There are opportunities in the market to buy properties on auction at a low price. This extends, not only to distressed properties but all properties that are being sold by the various auction houses currently operating in the market.

In order to take advantage of these opportunities, the buyer has to put down normally a 10% deposit on the fall of the hammer and needs to come up with the balance of the purchase price within approximately 30 days. Furthermore, the buyer has to fund the outstanding clearance amounts and transfer costs, etc.

This places any potential buyer under pressure unless he has the funds available.

Even for experienced operators in this market, there is a limit to the amount of funding they have available. There may be additional opportunities which may fall by the wayside.

So Prevance Capital, who are long established in providing bridging finance solutions for property related transactions, have come up with an innovative product for those entrepreneurs who would like to take full advantage whenever a property deal presents itself.

How it works is that the entrepreneur sets up a facility with Prevance Capital in advance. What Prevance normally requires is a first mortgage bond over some existing property as security for the facility.

Once this is in place, the operator has the fire power to bid for a property and, at an auction, knowing full well that they have the full ability to perform should the hammer fall in his favour. This would give him possible advantage over his competition in the bidding process.

Once the property has been bought, Prevance will then fund the deposit and the balance of the purchase price and other costs involved, and give the operator around 6 months to dispose of the property and repay the loan to Prevance.

This removes all pressure from the operator and enables him to market the property for a longer period and obtain a better price. He may even want to renovate the property.

This is a major headache off the operator so he can focus entirely on these deals ensuring a higher profit.

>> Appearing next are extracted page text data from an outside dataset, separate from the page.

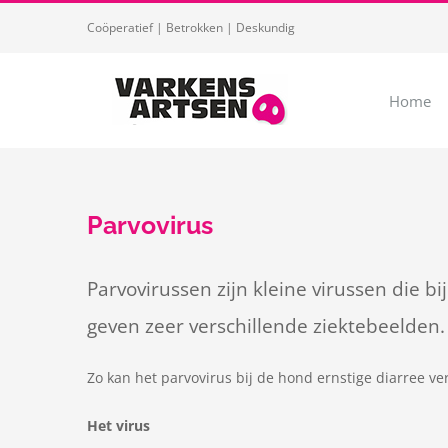
Ga
Coöperatief | Betrokken | Deskundig
naar
inhoud
Home
Parvovirus
Parvovirussen zijn kleine virussen die b
geven zeer verschillende ziektebeelden.
Zo kan het parvovirus bij de hond ernstige diarree v
Het virus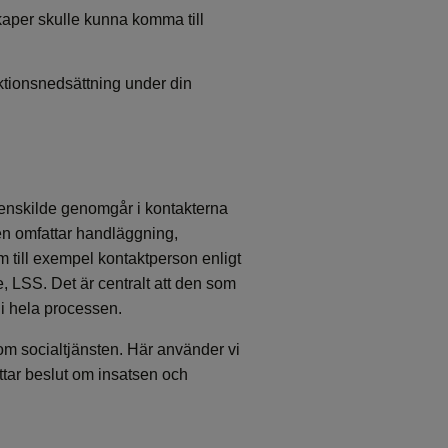
kaper skulle kunna komma till
ktionsnedsättning under din
 enskilde genomgår i kontakterna
en omfattar handläggning,
 till exempel kontaktperson enligt
e, LSS. Det är centralt att den som
 i hela processen.
om socialtjänsten. Här använder vi
tar beslut om insatsen och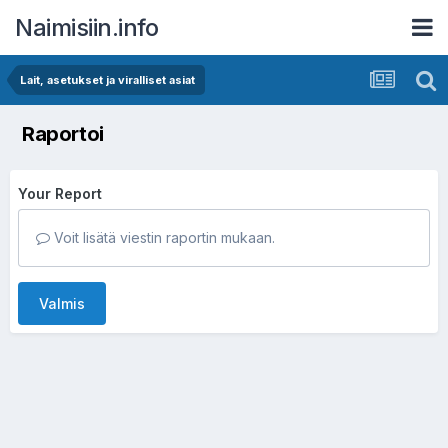
Naimisiin.info
Lait, asetukset ja viralliset asiat
Raportoi
Your Report
Voit lisätä viestin raportin mukaan.
Valmis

In addition, he may be able to manage a few properties at the same time increasing his returns. Even for those operators who have their own equity, by gearing this up will ensure much higher percentage returns on his investment. So why not leverage existing properties where the banks are reluctant to provide mortgages?

Prevance Capital believes in partnership and looks forward to developing long term mutually beneficial personal and business relationships with its clients.

Check their website or call them on 0860 987 987.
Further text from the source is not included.